### TEXTO CITADO
Mas, independente disso, a Confraria do Vento vai, aos poucos, avançando e ganhando espaço. Ano passado, primeiro ano da editora, lançamos oito livros. Até março temos mais quatro previstos. Temos nossos projetos pessoais de antologia das poesias contemporâneas de países como Cabo Verde, Finlândia, Inglaterra, Argentina e Chile, além de ensaios sobre arte e filosofia. Os livros estão bem distribuídos no Rio e agora começam a ser levados para toda região Sudeste e Sul e alguns lugares do Nordeste. Então acho que até cobrir o Brasil inteiro é questão de tempo. A idéia é sim de que os livros possam sustentar a editora, mas isso ainda parece distante, então, por enquanto, vamos tentando expandir nosso catálogo e alcance, nunca abrindo mão da qualidade e de um controle rigoroso do que publicamos.

Quanto à superação do papel, acho uma pergunta um tanto sem resposta, não porque não se possa prever o seu fim, mas porque não acredito na essencialidade de nenhuma tecnologia. O papel um dia vai ser superado, claro, se não daqui a cinco, daqui a 10.000 anos, como um dia o computador vai ser superado. "Superação" talvez seja uma palavra que já denote nossa dependência fundamental a esses meios, então, creio que eles só possam ser "superados" quando já não fizer diferença para nós que um livro esteja sendo lido na tela ou no papel — independente da implicação que isso trará ou tenha trazido em termos sociopolíticos.

Uma coisa que me atrai, contudo, no curto prazo, é a idéia de que a popularização do e-book aumente a pirataria literária, o que eu, enquanto anarquista intelectual, vejo como possibilidade de democratização da literatura. As editoras e as livrarias, como as lojas de disco, teriam que se repensar para não falir e aí, talvez, se interessassem por livros singulares, editoras menores e autores estreantes.

### MATERIAL
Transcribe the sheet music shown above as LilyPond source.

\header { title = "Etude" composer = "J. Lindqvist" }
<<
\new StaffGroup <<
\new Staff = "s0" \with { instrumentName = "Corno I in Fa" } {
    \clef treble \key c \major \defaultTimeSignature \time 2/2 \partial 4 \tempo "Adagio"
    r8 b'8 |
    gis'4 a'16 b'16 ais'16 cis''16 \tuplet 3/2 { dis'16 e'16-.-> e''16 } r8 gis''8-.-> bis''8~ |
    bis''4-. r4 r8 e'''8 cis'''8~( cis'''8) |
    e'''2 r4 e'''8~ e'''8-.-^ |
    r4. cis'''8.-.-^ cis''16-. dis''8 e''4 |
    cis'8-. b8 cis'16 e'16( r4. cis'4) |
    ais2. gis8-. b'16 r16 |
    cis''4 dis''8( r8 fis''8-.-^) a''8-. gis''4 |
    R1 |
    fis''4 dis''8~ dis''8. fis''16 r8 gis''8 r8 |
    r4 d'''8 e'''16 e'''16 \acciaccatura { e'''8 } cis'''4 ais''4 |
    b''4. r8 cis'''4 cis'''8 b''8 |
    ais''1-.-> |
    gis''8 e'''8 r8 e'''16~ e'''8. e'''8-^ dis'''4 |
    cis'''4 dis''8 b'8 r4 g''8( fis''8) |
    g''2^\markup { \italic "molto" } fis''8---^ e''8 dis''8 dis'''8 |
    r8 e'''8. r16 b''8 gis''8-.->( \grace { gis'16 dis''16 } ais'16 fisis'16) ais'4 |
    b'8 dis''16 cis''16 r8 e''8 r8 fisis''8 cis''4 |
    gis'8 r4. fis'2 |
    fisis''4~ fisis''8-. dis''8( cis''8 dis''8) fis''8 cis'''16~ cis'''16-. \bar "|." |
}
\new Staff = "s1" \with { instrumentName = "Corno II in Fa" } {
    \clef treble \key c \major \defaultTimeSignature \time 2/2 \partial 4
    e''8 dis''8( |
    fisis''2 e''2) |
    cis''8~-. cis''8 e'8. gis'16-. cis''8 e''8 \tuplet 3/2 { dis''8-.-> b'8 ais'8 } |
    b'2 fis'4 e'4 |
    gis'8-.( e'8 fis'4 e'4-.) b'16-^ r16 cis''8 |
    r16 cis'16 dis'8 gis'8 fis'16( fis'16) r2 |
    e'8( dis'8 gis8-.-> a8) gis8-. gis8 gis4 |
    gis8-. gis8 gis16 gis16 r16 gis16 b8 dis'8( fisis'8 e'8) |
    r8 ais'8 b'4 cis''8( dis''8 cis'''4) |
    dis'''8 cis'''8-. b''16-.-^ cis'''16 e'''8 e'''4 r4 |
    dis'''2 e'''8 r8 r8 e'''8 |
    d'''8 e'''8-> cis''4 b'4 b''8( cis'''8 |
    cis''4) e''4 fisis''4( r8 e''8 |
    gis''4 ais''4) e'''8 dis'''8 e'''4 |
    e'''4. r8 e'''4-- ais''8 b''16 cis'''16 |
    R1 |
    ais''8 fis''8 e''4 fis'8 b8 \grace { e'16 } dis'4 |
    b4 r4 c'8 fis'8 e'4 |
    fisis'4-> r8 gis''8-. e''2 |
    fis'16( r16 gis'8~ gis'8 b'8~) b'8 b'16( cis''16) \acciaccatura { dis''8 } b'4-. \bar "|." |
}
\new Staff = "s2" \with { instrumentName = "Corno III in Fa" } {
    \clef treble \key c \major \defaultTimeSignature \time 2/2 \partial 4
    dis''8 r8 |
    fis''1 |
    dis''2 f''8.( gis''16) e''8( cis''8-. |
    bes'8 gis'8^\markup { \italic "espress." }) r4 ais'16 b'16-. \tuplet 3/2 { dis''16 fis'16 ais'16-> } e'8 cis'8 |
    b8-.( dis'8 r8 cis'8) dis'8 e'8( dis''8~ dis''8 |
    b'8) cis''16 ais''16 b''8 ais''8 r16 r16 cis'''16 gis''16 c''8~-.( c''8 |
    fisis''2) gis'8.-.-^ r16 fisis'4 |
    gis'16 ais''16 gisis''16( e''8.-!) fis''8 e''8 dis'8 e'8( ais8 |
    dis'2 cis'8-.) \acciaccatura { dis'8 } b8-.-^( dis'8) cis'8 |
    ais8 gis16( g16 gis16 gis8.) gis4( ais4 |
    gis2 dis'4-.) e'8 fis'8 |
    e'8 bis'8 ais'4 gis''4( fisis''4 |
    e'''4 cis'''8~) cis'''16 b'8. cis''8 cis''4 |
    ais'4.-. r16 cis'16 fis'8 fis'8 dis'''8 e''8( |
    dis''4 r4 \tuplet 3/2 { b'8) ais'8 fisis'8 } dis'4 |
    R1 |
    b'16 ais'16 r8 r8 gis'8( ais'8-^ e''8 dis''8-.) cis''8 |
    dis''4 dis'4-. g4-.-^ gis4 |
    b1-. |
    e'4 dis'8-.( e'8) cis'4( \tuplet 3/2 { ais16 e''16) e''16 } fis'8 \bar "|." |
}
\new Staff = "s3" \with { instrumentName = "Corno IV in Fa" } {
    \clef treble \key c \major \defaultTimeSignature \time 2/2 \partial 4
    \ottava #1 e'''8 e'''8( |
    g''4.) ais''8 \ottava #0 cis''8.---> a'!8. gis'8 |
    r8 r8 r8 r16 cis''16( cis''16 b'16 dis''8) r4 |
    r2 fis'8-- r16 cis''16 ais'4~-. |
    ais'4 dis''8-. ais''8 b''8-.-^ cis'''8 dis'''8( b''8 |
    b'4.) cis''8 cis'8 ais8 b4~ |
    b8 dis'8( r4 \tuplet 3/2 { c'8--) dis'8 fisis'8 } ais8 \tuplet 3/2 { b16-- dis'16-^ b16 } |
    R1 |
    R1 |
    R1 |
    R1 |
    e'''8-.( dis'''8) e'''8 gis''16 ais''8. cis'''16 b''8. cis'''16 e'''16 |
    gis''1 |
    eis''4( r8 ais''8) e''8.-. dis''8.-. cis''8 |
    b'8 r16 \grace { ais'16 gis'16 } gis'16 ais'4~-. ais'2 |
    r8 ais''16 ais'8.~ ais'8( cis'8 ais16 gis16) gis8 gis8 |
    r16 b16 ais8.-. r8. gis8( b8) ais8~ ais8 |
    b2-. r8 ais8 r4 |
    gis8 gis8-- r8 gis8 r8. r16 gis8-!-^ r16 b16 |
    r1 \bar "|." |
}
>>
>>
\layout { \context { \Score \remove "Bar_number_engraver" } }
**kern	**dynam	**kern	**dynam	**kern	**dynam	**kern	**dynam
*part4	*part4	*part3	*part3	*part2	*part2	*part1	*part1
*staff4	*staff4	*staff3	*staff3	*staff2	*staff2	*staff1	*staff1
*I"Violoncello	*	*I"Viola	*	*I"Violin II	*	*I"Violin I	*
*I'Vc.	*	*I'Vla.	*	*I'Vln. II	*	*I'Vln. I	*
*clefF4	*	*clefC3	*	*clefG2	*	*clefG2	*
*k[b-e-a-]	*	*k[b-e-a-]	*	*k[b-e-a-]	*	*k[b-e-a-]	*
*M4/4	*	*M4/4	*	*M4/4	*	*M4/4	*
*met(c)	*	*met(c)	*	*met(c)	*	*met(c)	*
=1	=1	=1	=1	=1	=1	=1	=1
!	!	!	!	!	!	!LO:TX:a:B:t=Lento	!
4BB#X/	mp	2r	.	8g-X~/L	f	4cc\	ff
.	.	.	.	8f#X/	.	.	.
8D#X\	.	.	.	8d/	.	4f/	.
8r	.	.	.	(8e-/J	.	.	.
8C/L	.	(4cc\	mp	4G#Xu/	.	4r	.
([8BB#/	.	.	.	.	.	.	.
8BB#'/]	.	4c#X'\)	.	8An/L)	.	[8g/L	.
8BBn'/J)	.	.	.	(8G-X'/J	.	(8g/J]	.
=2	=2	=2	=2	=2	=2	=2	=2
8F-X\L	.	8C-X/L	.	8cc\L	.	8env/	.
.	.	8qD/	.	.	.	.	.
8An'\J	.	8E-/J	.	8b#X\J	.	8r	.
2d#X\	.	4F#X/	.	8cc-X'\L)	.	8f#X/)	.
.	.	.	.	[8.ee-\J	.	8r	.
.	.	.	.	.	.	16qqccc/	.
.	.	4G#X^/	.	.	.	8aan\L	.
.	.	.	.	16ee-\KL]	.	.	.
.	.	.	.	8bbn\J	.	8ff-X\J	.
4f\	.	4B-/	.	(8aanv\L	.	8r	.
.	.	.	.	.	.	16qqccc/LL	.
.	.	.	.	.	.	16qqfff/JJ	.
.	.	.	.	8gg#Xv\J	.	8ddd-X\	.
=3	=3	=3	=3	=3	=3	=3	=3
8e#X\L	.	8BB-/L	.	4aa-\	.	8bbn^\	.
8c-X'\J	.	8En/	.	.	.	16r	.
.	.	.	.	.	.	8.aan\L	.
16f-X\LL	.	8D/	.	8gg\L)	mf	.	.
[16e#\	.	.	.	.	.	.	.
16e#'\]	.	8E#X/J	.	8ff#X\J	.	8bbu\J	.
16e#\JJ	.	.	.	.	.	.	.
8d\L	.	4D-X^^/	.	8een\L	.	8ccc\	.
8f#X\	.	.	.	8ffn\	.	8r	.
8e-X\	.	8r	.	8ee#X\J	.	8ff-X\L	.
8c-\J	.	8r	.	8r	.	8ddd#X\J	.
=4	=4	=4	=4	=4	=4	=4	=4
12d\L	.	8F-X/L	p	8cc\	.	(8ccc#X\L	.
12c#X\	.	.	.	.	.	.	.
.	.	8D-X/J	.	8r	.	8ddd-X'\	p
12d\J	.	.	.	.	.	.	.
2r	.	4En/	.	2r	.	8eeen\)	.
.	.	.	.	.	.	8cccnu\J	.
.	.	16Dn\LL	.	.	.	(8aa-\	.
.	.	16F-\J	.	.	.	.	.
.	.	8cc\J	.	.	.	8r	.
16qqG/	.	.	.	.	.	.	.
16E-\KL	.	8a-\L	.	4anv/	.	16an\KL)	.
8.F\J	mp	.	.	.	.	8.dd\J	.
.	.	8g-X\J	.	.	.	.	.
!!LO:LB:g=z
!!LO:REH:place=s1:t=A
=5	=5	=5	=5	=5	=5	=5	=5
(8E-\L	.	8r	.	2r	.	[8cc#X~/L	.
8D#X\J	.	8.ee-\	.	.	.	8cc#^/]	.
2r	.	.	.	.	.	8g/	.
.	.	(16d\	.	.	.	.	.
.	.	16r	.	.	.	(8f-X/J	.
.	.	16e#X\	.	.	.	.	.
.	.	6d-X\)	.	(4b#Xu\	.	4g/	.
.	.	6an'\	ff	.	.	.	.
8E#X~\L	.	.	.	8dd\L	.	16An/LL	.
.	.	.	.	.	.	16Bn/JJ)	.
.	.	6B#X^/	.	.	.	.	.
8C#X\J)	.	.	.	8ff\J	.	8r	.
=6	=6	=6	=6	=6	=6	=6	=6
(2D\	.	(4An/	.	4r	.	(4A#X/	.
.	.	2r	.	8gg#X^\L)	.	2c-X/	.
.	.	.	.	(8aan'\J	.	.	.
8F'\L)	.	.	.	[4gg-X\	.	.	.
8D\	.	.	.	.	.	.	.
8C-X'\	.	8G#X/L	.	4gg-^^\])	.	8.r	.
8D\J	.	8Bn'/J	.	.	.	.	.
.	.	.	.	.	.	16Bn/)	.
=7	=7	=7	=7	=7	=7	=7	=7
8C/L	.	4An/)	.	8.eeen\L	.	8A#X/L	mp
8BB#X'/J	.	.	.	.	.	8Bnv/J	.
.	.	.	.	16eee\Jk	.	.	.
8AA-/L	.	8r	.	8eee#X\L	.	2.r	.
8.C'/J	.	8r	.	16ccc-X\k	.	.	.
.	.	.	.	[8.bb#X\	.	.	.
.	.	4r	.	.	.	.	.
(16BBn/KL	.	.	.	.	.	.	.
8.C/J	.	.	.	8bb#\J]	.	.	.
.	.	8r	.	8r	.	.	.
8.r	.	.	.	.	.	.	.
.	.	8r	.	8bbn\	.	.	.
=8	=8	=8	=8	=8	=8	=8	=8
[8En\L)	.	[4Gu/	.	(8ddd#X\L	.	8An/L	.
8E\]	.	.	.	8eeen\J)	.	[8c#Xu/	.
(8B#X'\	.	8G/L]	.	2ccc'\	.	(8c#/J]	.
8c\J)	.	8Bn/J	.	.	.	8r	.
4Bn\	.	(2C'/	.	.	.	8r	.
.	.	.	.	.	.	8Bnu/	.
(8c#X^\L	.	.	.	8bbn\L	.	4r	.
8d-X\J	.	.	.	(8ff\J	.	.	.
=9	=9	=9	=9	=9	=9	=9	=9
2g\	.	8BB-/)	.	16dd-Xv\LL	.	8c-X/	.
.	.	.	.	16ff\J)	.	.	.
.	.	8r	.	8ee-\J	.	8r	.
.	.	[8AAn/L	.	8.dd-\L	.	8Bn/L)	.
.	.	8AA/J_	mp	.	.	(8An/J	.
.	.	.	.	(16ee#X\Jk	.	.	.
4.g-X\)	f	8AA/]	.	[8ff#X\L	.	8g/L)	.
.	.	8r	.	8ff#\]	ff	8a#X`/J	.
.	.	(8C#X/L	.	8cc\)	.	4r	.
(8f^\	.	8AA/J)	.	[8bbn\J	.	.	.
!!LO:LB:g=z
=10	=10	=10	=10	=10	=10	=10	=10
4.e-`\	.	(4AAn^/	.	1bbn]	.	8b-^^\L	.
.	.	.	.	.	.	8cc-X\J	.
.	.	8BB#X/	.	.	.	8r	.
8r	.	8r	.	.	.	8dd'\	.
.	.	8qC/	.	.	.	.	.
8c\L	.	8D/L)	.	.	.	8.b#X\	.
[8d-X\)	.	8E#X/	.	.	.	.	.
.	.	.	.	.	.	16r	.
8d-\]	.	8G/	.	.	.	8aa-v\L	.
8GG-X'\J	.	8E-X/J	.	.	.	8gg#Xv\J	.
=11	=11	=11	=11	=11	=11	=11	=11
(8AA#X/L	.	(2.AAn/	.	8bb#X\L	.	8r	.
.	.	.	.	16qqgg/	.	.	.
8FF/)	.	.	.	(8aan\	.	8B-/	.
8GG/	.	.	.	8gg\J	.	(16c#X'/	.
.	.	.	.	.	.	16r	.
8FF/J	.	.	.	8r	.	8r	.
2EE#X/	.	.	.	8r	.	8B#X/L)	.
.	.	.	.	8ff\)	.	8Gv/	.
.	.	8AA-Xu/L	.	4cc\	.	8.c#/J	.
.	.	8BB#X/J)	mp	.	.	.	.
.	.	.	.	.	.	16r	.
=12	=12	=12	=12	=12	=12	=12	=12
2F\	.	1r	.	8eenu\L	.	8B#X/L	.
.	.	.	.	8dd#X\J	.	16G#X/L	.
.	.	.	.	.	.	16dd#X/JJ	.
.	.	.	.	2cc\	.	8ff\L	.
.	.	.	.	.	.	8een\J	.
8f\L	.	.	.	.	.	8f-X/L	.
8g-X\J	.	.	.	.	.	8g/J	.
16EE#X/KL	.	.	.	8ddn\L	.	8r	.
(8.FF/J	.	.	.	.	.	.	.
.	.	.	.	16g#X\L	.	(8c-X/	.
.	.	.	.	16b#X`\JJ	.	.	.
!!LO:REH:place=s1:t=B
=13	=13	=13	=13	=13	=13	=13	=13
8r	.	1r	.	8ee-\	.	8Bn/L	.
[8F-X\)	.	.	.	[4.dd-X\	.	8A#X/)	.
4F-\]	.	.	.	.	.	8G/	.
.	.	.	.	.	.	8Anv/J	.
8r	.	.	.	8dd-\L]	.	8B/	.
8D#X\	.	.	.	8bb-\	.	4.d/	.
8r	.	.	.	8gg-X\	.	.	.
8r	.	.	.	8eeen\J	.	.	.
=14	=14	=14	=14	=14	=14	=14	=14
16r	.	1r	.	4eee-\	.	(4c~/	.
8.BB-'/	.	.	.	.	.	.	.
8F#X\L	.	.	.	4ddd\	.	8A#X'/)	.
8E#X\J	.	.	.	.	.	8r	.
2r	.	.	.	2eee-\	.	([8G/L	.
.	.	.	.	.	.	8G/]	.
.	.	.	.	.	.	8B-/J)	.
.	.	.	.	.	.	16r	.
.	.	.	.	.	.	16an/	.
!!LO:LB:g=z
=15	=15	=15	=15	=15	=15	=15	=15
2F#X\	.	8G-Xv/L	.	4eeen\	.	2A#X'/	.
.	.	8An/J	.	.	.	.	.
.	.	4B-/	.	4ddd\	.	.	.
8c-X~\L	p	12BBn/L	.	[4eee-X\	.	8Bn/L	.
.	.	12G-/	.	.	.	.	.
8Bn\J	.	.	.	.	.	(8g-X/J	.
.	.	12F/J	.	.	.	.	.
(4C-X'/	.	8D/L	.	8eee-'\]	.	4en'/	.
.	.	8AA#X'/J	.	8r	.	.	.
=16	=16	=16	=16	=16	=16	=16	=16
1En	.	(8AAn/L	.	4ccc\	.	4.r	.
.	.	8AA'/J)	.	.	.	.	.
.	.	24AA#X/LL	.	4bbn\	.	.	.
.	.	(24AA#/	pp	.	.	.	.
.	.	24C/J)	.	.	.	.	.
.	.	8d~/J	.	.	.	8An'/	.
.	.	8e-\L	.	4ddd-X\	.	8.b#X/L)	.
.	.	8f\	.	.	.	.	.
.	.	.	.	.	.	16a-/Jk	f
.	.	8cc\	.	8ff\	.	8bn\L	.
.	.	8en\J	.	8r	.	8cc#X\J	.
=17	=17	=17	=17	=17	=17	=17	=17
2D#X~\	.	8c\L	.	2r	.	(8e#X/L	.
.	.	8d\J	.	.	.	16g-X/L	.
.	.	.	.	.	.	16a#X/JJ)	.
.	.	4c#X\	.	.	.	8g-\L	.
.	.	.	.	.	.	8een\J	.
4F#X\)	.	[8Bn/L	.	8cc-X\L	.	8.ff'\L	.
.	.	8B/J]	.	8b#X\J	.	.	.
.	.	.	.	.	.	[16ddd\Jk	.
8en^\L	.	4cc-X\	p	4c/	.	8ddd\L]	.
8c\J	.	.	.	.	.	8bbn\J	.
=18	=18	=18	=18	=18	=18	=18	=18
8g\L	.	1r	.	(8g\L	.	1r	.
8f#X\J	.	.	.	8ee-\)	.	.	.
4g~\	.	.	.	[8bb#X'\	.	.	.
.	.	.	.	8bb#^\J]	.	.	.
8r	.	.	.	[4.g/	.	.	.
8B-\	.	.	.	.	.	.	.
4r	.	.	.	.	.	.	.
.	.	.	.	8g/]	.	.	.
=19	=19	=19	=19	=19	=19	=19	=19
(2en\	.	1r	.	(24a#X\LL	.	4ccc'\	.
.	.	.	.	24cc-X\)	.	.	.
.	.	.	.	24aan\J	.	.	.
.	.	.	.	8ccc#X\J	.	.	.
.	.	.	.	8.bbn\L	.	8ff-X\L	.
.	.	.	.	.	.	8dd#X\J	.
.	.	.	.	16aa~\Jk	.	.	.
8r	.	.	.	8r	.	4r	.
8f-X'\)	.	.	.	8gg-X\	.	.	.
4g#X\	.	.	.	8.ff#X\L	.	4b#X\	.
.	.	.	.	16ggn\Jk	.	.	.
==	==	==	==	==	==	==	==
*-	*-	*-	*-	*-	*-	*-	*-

### EXERCÍCIO ESCRITO 1
Segundo o texto sobre a editora Confraria do Vento, quantos livros a editora lançou em seu primeiro ano?
### EXERCÍCIO ESCRITO 2
Dê prosseguimento ao texto sobre a editora Confraria do Vento a partir da última frase apresentada.
Os registros não são necessários para esta atividade.

### RESPOSTA ESCRITA 1
Oito livros.

### RESPOSTA ESCRITA 2
6. Essa discussão me leva a um dos seus temas preferidos, que é aquele papo de que o racionalismo pesa sobre a tradição ocidental. O Nietzsche foi um dos que mais criticou essa influência racional, apolínea, do "logos", desde Platão e Eurípedes. Segundo ele, foram séculos de carência do dionisíaco, do mundo "sensível", afastando o homem da natureza e de suas origens. Não sei se é essa, exatamente, a sua teoria, mas confesso que andei pensando a respeito depois que conversamos. Outro dia, em outra conversa, uma pessoa me falava que o Ocidente hoje caminha para o enriquecimento do "ser" — e que o Oriente, que sempre caminhou nessa direção, agora caminha na direção contrária, na direção do "ter", das conquistas, do lado material. Você acha, também, que é um choque de civilizações? E se for, onde vamos parar (quem "vence")? Para mim, estamos eternamente oscilando entre uma coisa e outra. Será uma solução?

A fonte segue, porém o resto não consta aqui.